TITLE: | A High-level Description of a Draft Reference Model for ISO 13250 Topic Maps |
SOURCE: | Steven R. Newcomb and Michel Biezunski |
PROJECT: | Topic Map Models |
PROJECT EDITORS: | Michel Biezunski, Martin Bryan, Steven R. Newcomb |
STATUS: | Draft High-level Description of forthcoming Editor's Draft |
ACTION: | For review and comment |
DATE: | 4 April 2002 |
SUMMARY: | |
DISTRIBUTION: | SC34 and Liaisons |
REFER TO: | |
SUPERCEDES: SC34 N298 | |
REPLY TO: | Dr. James David Mason (ISO/IEC JTC1/SC34 Chairman) Y-12 National Security Complex Information Technology Services Bldg. 9113 M.S. 8208 Oak Ridge, TN 37831-8208 U.S.A. Telephone: +1 865 574-6973 Facsimile: +1 865 574-1896 E-mailk: mailto:mxm@y12.doe.gov http://www.y12.doe.gov/sgml/sc34/sc34oldhome.htm Ms. Sara Hafele, ISO/IEC JTC 1/SC 34 Secretariat American National Standards Institute 25 West 43rd Street New York, NY 10036 Tel: +1 212 642-4937 Fax: +1 212 840-2298 E-mail: shafele@ansi.org |
4 April 2002
Steven R. Newcomb and Michel Biezunski
Co-editors, ISO/IEC 13250
The purpose of ontologies (sets of knowledge-bearing assertion types), taxonomies (classes of things, ideas, etc.), and vocabularies (such as markup vocabularies) is to allow the human members of communities of interest to communicate among themselves about the things with which their communities are concerned.

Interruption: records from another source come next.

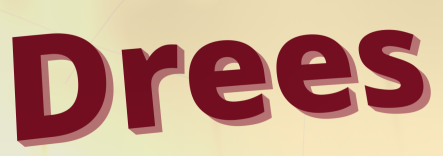
Drees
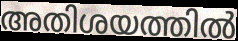
അതിശയത്തിൽ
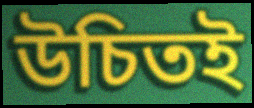
উচিতই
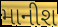
માનીશ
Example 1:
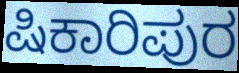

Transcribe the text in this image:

ಷಿಕಾರಿಪುರ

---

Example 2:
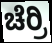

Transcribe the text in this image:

ಚೆರ್ರಿ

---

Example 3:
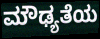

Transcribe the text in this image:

ಮೌಢ್ಯತೆಯ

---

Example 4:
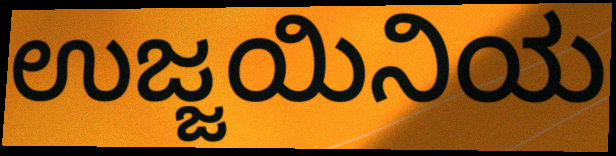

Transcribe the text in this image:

ಉಜ್ಜಯಿನಿಯ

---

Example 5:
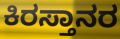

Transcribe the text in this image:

ಕಿರಸ್ತಾನರ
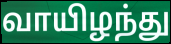
வாயிழந்து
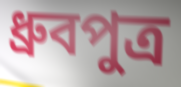
ধ্রুবপুত্র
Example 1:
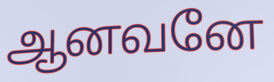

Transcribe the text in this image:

ஆனவனே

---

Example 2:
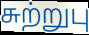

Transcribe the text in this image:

சுற்றுபு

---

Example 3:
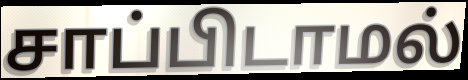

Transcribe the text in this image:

சாப்பிடாமல்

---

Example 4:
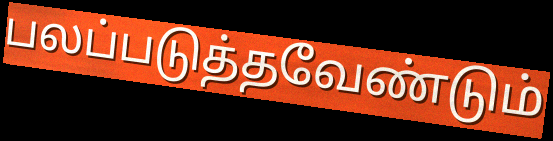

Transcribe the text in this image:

பலப்படுத்தவேண்டும்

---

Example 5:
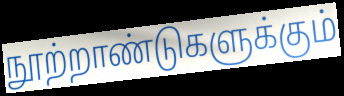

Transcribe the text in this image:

நூற்றாண்டுகளுக்கும்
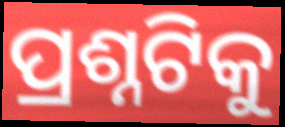
ପ୍ରଶ୍ନଟିକୁ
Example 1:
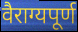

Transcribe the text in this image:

वैराग्यपूर्ण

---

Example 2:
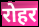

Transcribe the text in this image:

रोहर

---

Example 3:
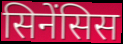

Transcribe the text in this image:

सिनेंसिस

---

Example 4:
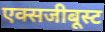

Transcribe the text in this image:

एक्सजीबूस्ट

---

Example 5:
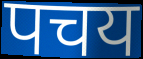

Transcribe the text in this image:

पचय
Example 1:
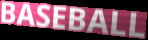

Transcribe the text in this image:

BASEBALL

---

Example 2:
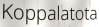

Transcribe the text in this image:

Koppalatota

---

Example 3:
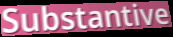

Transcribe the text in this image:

Substantive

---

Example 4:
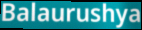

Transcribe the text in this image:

Balaurushya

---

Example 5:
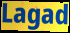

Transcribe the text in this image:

Lagad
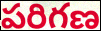
పరిగణ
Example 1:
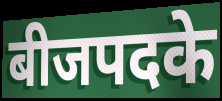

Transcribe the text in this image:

बीजपदके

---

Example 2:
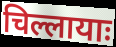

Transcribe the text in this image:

चिल्लायाः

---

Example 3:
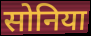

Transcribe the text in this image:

सोनिया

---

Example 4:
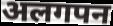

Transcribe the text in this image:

अलगपन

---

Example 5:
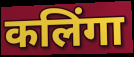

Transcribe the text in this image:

कलिंगा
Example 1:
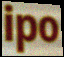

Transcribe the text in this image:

ipo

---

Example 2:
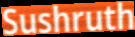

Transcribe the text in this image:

Sushruth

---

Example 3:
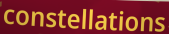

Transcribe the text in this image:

constellations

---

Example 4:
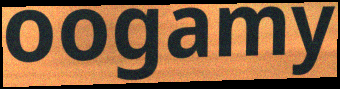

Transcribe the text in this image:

oogamy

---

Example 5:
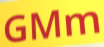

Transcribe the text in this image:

GMm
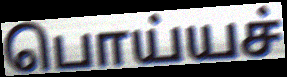
பொய்யச்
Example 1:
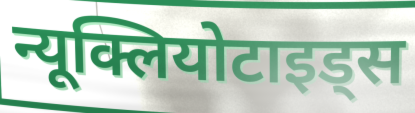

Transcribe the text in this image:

न्यूक्लियोटाइड्स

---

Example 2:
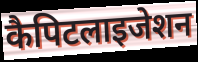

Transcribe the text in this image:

कैपिटलाइजेशन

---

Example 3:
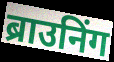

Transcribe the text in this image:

ब्राउनिंग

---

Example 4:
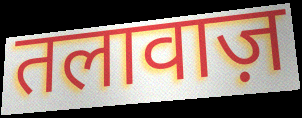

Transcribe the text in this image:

तलावाज़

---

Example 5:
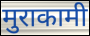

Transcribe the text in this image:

मुराकामी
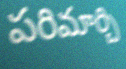
పరిమార్చి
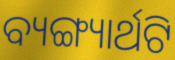
ବ୍ୟଙ୍ଗ୍ୟାର୍ଥଟି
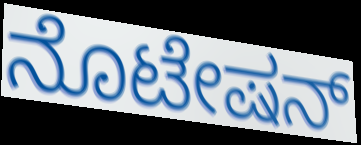
ನೊಟೇಷನ್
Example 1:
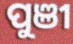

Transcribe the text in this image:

ପୁଞୀ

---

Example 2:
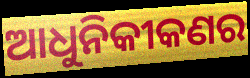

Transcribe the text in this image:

ଆଧୁନିକୀକଣର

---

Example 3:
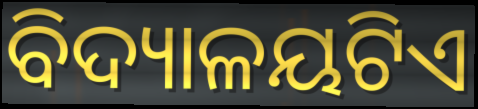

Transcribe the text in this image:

ବିଦ୍ୟାଳୟଟିଏ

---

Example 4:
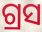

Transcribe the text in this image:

ଗ୍ରସ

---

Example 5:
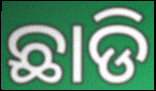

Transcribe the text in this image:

ଛାଡି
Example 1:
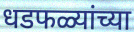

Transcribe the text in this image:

धडफळ्यांच्या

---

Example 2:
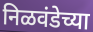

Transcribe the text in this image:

निळवंडेच्या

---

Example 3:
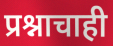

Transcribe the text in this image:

प्रश्नाचाही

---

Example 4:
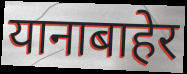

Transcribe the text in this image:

यानाबाहेर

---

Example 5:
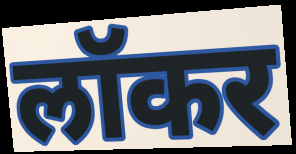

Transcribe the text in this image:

लॉकर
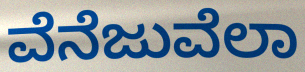
ವೆನೆಜುವೆಲಾ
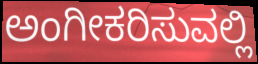
ಅಂಗೀಕರಿಸುವಲ್ಲಿ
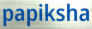
papiksha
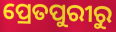
ପ୍ରେତପୁରୀରୁ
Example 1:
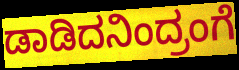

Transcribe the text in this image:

ಡಾಡಿದನಿಂದ್ರಂಗೆ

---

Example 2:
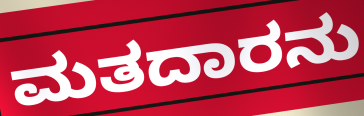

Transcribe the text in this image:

ಮತದಾರನು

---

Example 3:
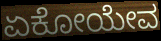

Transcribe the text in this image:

ಏಕೋಯೇವ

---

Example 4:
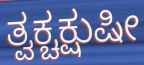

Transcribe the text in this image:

ತ್ವಕ್ಚಕ್ಷುಷೀ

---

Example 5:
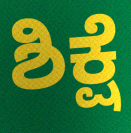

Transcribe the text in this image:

ಶಿಕ್ಷೆ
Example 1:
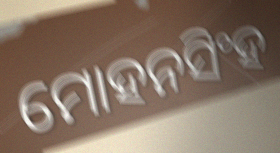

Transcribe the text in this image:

ମୋହନସିଂହ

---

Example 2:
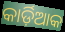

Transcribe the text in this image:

କାର୍ଡ଼ିଆକ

However, knowledge that is represented in the terms of a specific community may have high value outside its community of origin. How can distinct bodies of knowledge, created and maintained by distinct, non-cooperating communities, be made usefully available in contexts other than their communities of origin? One answer is to merge them with other bodies of knowledge, in conformance with the Reference Model of ISO 13250 Topic Maps.
Syntax layer.The 13250 Standard provides two syntaxes for interchanging Topic Maps, one known as "HyTM" and one called "XTM". The HyTM syntax offers both flexibility and rigor by means of HyTime architectural forms. The XTM syntax was specifically designed for XML and the Web. Since there are multiple standard syntaxes, the question naturally arises: What is the nature of the information that is being interchanged by means of these syntaxes? There must be a layer of common meanings -- an ontology -- on which both of these syntaxes are based.
Standard Application layer.The ontology on which both HyTM and XTM are based is called the "Standard Application" layer. The word "Application" is used here in an extremely broad sense; except for the Reference Model, the entire ISO 13250 Topic Maps Standard will describe a single Application called the "Standard Application". The Standard Application is a set of semantics for which a data model, the "Standard Application Model [SAM]", is also being developed. The Standard Application defines virtually all of the familiar features of the Topic Maps paradigm, including topic names, topic occurrences, and scopes. Instances of both the HyTM and XTM syntaxes say the same kinds of SAM-defined things, but in different ways, as a result of the different requirements that drove the design of each syntax. Additional SAM-centric languages are planned, including Topic Maps Query Language (TMQL) and Topic Maps Constraint Language (TMCL).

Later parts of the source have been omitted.